Steps in the Victims of Crime Application Process

woman sitting on the table scared

Have you been the victim of a criminal offence? When you are the victim of a crime, you may be eligible for assistance for a range of expenses, including medical bills, counselling, loss of income and more.

In order to access this financial help, applicants are required to lodge an application for victim of crime compensation and have it considered by the Victims of Crime Assistance Tribunal (VOCAT). Find out the steps involved in the application process.


Step One: Police Investigation

When a crime is committed and reported, the first step is usually an investigation by the police. This is important for the victim of the crime, as the Tribunal cannot make an award of financial assistance if the crime was not reported to the police within a reasonable time (except in special circumstances).

When you report a crime to the police, make a note of the police officer’s name, the police station that you reported it to, and the date of the report. This information will be requested by the Tribunal.

It is important to note that only a police report is needed. It is not necessary for the alleged offender to be prosecuted or convicted of the crime before a victim of crime can lodge an application for assistance.

Step Two: Consulting a Lawyer

Although it is possible to file an application with VOCAT without the assistance of a lawyer, it is recommended that you work with an experienced professional. Victims of crime are often traumatised from their experience, and the process of working out what assistance they may be eligible for can be difficult. A specialised lawyer can work on behalf of the victim of crime, with no cost to the victim. All legal costs are paid for by VOCAT.

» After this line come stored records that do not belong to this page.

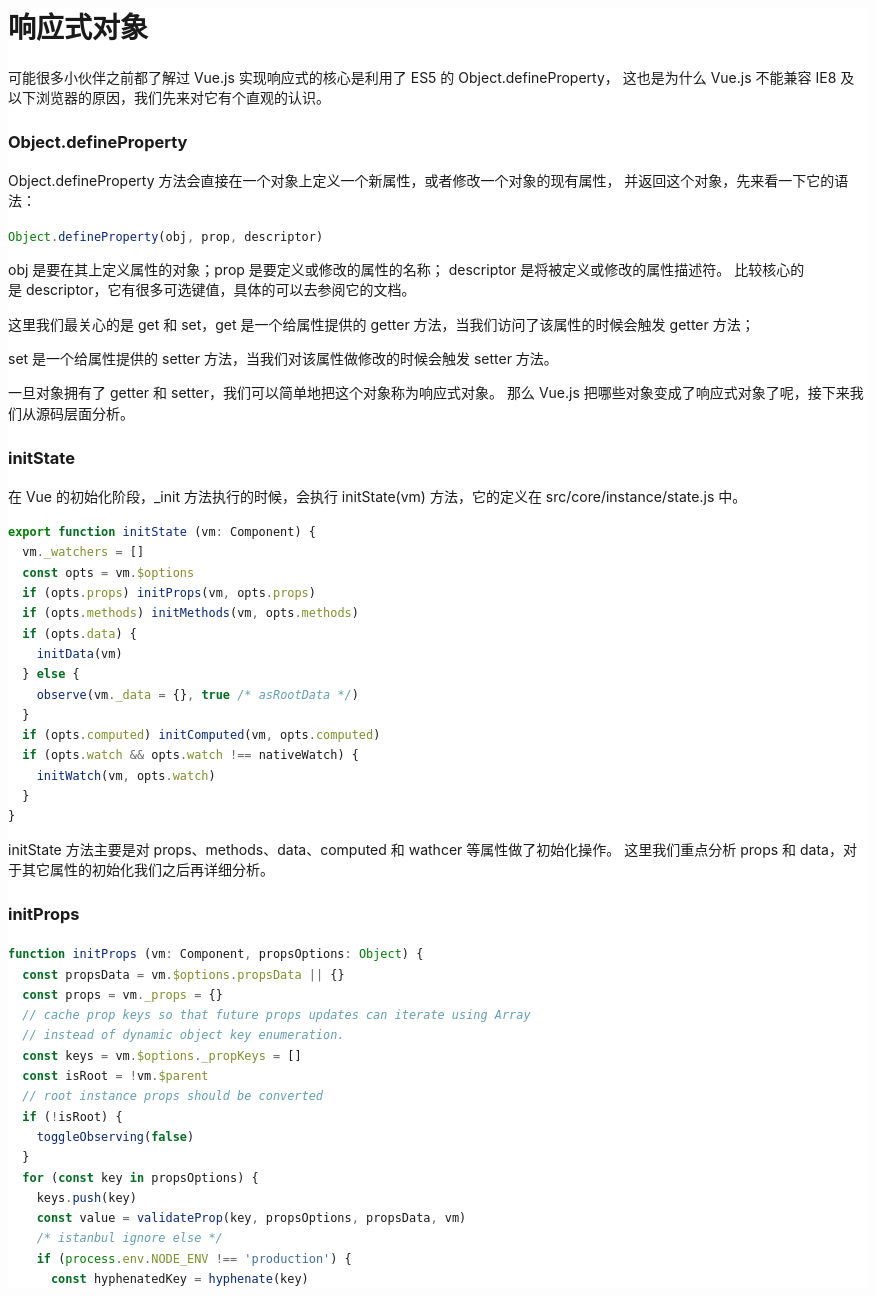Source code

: # 响应式对象

可能很多小伙伴之前都了解过 Vue.js 实现响应式的核心是利用了 ES5 的 Object.defineProperty，
这也是为什么 Vue.js 不能兼容 IE8 及以下浏览器的原因，我们先来对它有个直观的认识。


### Object.defineProperty
Object.defineProperty 方法会直接在一个对象上定义一个新属性，或者修改一个对象的现有属性，
 并返回这个对象，先来看一下它的语法：
 ```js
Object.defineProperty(obj, prop, descriptor)
```
obj 是要在其上定义属性的对象；prop 是要定义或修改的属性的名称；
descriptor 是将被定义或修改的属性描述符。
比较核心的是 descriptor，它有很多可选键值，具体的可以去参阅它的文档。

这里我们最关心的是 get 和 set，get 是一个给属性提供的 getter 方法，当我们访问了该属性的时候会触发 getter 方法；

set 是一个给属性提供的 setter 方法，当我们对该属性做修改的时候会触发 setter 方法。

一旦对象拥有了 getter 和 setter，我们可以简单地把这个对象称为响应式对象。
那么 Vue.js 把哪些对象变成了响应式对象了呢，接下来我们从源码层面分析。

### initState
在 Vue 的初始化阶段，_init 方法执行的时候，会执行 initState(vm) 方法，它的定义在 src/core/instance/state.js 中。
```js
export function initState (vm: Component) {
  vm._watchers = []
  const opts = vm.$options
  if (opts.props) initProps(vm, opts.props)
  if (opts.methods) initMethods(vm, opts.methods)
  if (opts.data) {
    initData(vm)
  } else {
    observe(vm._data = {}, true /* asRootData */)
  }
  if (opts.computed) initComputed(vm, opts.computed)
  if (opts.watch && opts.watch !== nativeWatch) {
    initWatch(vm, opts.watch)
  }
}
```
initState 方法主要是对 props、methods、data、computed 和 wathcer 等属性做了初始化操作。
这里我们重点分析 props 和 data，对于其它属性的初始化我们之后再详细分析。

### initProps
```js
function initProps (vm: Component, propsOptions: Object) {
  const propsData = vm.$options.propsData || {}
  const props = vm._props = {}
  // cache prop keys so that future props updates can iterate using Array
  // instead of dynamic object key enumeration.
  const keys = vm.$options._propKeys = []
  const isRoot = !vm.$parent
  // root instance props should be converted
  if (!isRoot) {
    toggleObserving(false)
  }
  for (const key in propsOptions) {
    keys.push(key)
    const value = validateProp(key, propsOptions, propsData, vm)
    /* istanbul ignore else */
    if (process.env.NODE_ENV !== 'production') {
      const hyphenatedKey = hyphenate(key)
```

Step Three: Filing an Application

Lodging an application with VOCAT can be done online, or in person at a Magistrates’ Court of Victoria. If you are working with a lawyer, they can file the application on your behalf. The following information will be required:

  • Whether the victim is a primary, secondary or related victim. A primary victim is a person who is injured or dies as a direct result of a violent crime, whether that crime is committed against them, or they are affected trying to prevent the crime. A secondary victim is a person who is injured as a witness to a crime. A related victim is a close family member, a partner, or a dependant of a deceased primary victim.
  • Details of the crime. This includes the date, time, location, and the alleged perpetrator (if known). It will also include the kind of criminal act.
  • Details of the police report. This allows VOCAT to contact the police officers involved and request further information about the report and the status of the investigation.
  • Any injuries sustained in the crime. These can include bodily harm, mental illness, psychological injury, and pregnancy.
  • What the victim has applied for in terms of compensation, payments and damages. This may include counselling, medical expenses, safety related expenses, loss or damage to clothing, loss of earnings, and funeral expenses.
  • If the victim has applied for any assistance through over schemes. Other financial assistance schemes, such as WorkCover or the Transport Accident Commission, may also be able to pay compensation.